# Integral calculation problem

1. Jan 12, 2014

### alingy1

2. Jan 12, 2014

### Dick

$\frac{1}{3 ln(x+1/3)}$ isn't right. $\frac{1}{3} ln(x+1/3)$ is right. Which one are your trying to write anyway? Use parentheses if you don't want to use TeX!

3. Jan 12, 2014

### alingy1

Yes, the latter is the one! But, the computer program says it is wrong! Am I going crazy?

4. Jan 12, 2014

### Simon Bridge

the wolfram alpha input (link) was: integral of 1/(3x+1)=1/3ln(x+1/3)
the output actually tells you why they think this relation is false.

Namely: $\ln\big(3x+1\big)\neq\ln\big(x+\frac{1}{3}\big)$

But it doesn't have to be - equal, that is - since this is an indefinite integral, the two proposed solutions need only be the same to within an arbitrary constant.
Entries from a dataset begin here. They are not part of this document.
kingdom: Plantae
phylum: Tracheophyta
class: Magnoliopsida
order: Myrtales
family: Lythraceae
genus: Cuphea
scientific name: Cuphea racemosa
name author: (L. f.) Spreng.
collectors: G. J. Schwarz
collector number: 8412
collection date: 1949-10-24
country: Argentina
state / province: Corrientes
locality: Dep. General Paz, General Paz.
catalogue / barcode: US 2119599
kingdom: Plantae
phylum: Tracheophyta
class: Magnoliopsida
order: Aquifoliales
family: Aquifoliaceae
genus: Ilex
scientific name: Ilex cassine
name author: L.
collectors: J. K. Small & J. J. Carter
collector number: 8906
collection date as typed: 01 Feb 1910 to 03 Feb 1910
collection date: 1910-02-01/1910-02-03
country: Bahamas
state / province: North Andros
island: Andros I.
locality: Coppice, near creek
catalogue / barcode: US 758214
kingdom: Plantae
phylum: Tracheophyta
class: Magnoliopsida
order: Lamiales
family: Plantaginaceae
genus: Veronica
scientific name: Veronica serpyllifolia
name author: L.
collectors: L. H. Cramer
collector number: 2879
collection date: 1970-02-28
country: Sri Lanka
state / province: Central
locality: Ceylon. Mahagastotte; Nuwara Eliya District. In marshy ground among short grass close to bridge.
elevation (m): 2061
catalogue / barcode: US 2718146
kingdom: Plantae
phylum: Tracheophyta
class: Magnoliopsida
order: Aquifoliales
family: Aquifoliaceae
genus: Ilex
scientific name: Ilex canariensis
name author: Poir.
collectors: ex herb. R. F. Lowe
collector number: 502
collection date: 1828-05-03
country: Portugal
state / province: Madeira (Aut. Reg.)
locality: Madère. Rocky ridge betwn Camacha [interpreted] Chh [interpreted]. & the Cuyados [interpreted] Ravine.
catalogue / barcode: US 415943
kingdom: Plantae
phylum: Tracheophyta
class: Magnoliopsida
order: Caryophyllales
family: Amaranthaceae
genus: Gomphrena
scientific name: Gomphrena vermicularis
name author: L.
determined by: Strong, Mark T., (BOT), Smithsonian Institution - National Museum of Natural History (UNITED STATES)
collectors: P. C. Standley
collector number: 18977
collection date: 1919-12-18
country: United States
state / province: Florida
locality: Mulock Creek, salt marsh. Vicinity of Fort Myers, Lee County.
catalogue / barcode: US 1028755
This is easy to show:

$\ln[x+\frac{1}{3}]=\ln[\frac{1}{3}(3x+1)]=\ln[3x+1]-\ln(3) = \ln[3x+1]+c$

... you have to be careful with indefinite integrals.

5. Jan 12, 2014

### alingy1

Awesome! That's what's been missing! I spent an hour just on this!

6. Jan 12, 2014

### Simon Bridge

Don't trust the machines.

You could have seen their result by using the substitution u=3x+1.

7. Jan 12, 2014

### alingy1

Exactly, both are two acceptable results!